>>

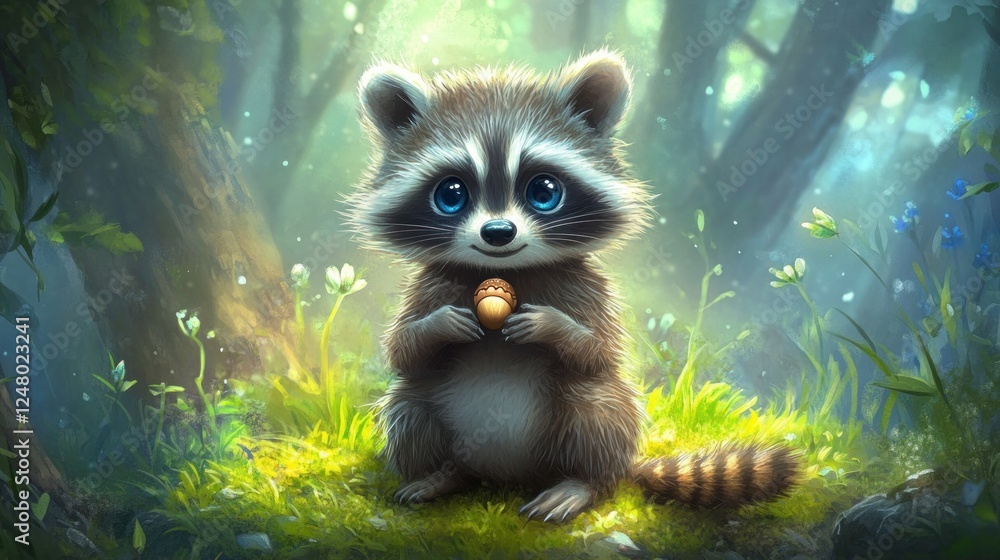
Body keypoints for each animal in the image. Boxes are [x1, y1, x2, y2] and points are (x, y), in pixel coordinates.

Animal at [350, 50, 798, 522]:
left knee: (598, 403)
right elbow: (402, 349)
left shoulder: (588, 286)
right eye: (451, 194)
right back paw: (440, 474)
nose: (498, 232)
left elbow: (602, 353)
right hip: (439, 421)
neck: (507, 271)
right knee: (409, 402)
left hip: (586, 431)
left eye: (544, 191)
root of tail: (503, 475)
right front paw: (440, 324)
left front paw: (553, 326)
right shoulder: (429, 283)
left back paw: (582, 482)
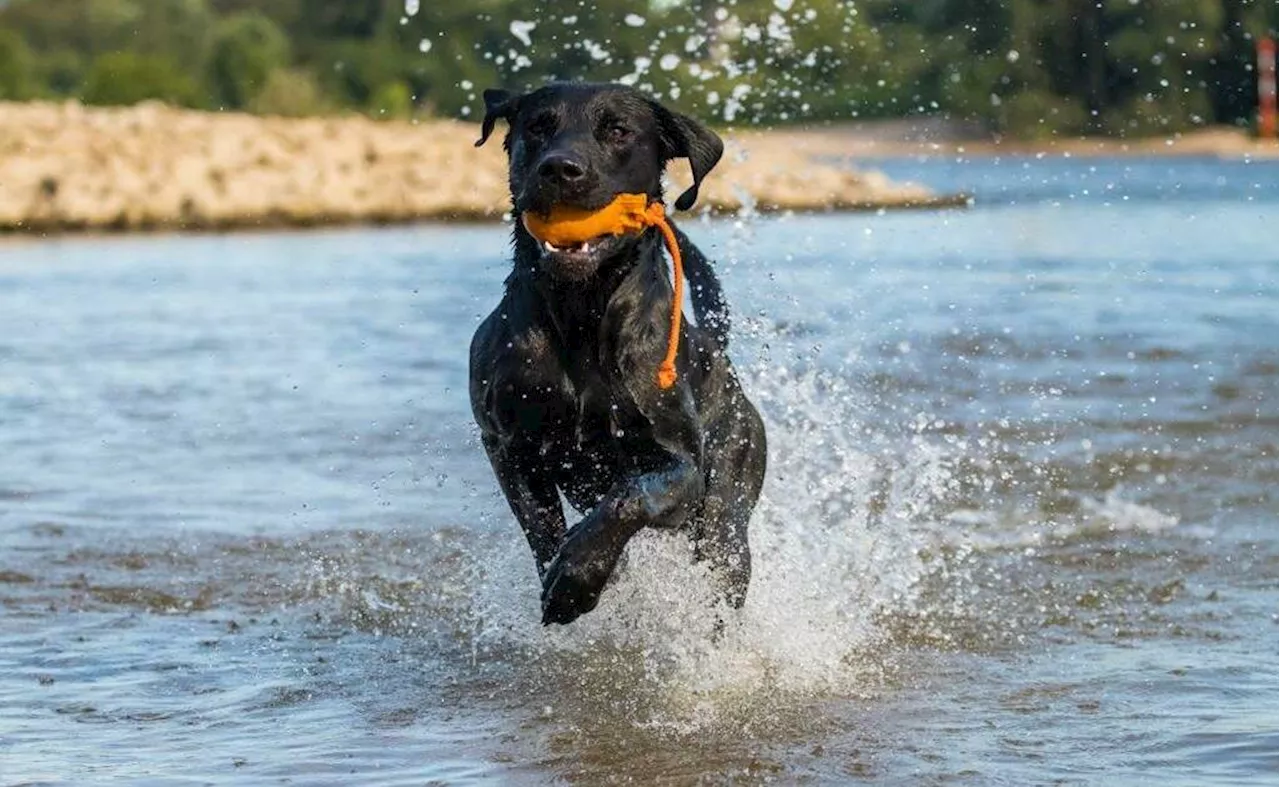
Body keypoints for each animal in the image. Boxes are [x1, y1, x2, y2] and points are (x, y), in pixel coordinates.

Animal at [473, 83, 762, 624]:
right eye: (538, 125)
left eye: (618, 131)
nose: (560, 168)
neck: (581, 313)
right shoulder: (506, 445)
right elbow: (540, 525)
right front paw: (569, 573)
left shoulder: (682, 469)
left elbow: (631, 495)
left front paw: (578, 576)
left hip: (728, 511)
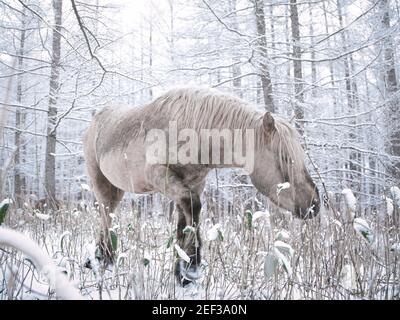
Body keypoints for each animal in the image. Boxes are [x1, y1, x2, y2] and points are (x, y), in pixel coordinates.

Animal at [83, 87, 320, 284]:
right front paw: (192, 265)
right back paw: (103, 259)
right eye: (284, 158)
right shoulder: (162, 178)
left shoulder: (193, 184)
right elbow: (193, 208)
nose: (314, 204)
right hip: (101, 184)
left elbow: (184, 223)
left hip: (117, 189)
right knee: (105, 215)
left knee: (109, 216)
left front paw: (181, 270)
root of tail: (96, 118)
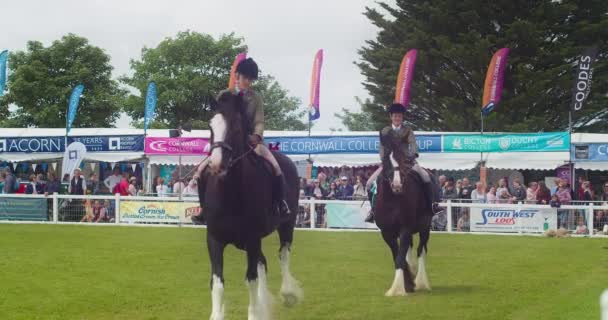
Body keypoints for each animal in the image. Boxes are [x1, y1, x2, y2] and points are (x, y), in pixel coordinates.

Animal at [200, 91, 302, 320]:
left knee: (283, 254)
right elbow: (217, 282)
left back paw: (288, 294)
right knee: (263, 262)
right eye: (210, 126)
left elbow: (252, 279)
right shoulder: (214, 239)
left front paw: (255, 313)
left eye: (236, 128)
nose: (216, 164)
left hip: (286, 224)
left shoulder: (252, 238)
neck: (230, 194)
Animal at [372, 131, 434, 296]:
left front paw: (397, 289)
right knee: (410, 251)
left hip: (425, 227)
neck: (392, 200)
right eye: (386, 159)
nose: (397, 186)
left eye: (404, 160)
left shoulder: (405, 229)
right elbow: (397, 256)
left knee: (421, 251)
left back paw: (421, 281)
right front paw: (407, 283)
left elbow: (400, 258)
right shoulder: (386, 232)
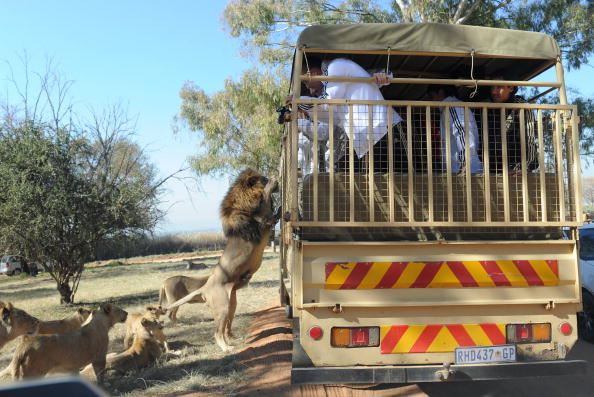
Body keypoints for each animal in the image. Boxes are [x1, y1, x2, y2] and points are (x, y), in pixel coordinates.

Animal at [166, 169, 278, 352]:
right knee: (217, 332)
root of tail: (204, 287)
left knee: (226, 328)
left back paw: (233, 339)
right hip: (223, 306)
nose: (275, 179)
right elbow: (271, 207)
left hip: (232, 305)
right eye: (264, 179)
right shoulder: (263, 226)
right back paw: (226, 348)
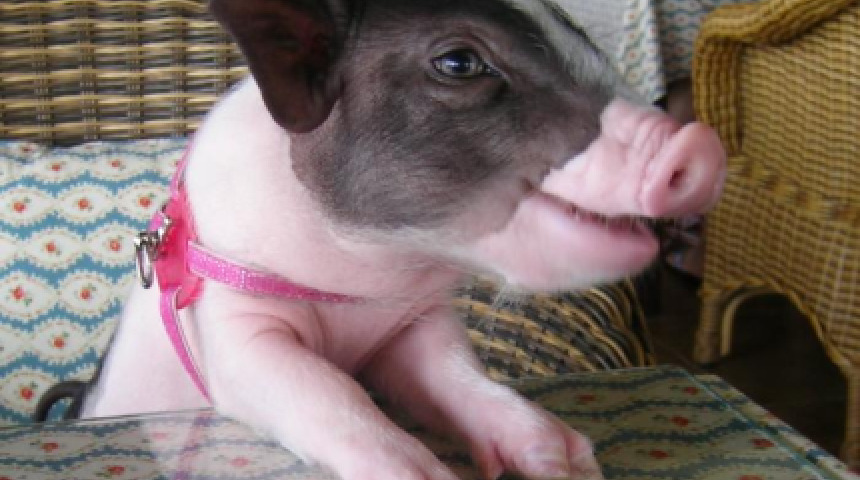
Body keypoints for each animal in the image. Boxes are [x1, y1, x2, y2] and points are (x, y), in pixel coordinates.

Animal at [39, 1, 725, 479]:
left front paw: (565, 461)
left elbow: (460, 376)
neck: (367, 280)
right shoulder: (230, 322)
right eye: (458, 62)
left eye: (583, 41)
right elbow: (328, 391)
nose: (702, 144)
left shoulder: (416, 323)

<<
>>

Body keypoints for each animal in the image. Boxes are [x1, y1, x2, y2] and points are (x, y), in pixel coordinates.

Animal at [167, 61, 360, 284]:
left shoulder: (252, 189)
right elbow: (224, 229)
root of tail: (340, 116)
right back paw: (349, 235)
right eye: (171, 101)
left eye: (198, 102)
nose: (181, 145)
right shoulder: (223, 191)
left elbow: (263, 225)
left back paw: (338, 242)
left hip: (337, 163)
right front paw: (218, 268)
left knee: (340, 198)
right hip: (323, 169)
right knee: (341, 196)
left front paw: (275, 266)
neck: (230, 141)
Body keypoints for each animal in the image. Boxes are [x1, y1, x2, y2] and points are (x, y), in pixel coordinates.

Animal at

<<
>>

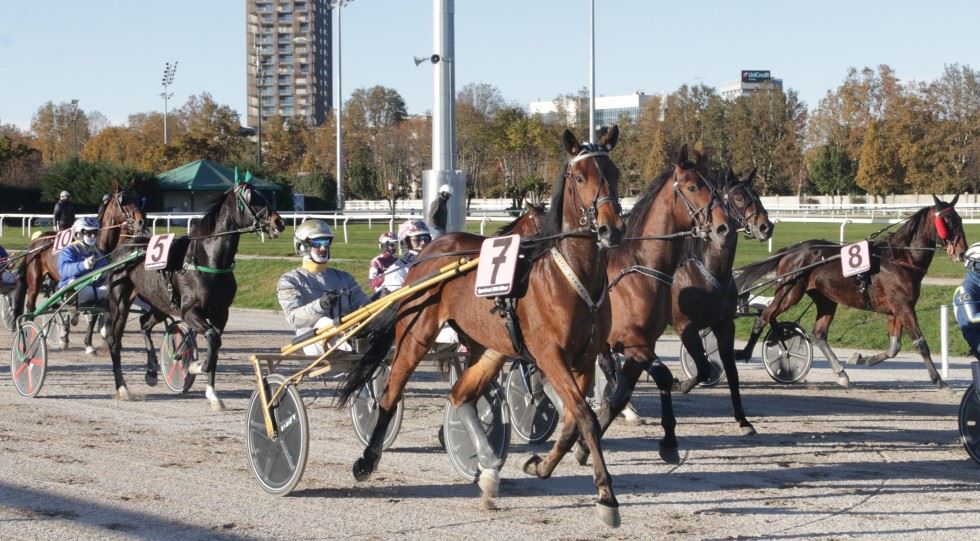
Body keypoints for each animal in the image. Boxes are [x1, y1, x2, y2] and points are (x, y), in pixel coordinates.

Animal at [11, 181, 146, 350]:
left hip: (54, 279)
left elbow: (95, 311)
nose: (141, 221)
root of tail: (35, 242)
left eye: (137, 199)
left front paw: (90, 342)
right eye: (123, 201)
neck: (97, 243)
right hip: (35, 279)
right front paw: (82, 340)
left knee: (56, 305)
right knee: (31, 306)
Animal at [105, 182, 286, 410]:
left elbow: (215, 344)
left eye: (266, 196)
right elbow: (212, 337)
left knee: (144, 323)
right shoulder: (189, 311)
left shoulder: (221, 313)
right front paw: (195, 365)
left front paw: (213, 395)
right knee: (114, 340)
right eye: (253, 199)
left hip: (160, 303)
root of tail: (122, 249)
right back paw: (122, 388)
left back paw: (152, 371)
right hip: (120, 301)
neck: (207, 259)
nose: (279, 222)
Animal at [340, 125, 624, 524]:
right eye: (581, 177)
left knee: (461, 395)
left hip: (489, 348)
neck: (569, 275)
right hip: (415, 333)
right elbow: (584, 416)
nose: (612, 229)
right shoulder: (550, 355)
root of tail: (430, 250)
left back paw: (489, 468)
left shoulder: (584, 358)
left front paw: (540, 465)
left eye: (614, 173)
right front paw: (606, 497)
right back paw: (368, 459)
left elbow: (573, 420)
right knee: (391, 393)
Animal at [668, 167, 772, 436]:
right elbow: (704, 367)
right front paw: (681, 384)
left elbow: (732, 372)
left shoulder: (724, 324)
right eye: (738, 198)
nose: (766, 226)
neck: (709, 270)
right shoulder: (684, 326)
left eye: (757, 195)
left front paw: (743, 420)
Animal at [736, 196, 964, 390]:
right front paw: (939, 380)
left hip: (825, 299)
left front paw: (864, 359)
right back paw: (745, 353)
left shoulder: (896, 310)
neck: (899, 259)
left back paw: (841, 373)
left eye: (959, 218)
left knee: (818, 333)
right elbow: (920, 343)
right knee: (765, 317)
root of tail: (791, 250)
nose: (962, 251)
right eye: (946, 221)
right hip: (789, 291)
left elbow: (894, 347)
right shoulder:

<<

> _Try it_
Look above for the line with "left front paw: (565, 461)" and the line with "left shoulder: (416, 323)"; transcribe both and all lines in between, exactly, and nothing else.

> _Result below_
left front paw: (565, 461)
left elbow: (460, 376)
neck: (367, 280)
right shoulder: (230, 322)
right eye: (458, 62)
left eye: (583, 41)
right elbow: (328, 391)
nose: (702, 144)
left shoulder: (416, 323)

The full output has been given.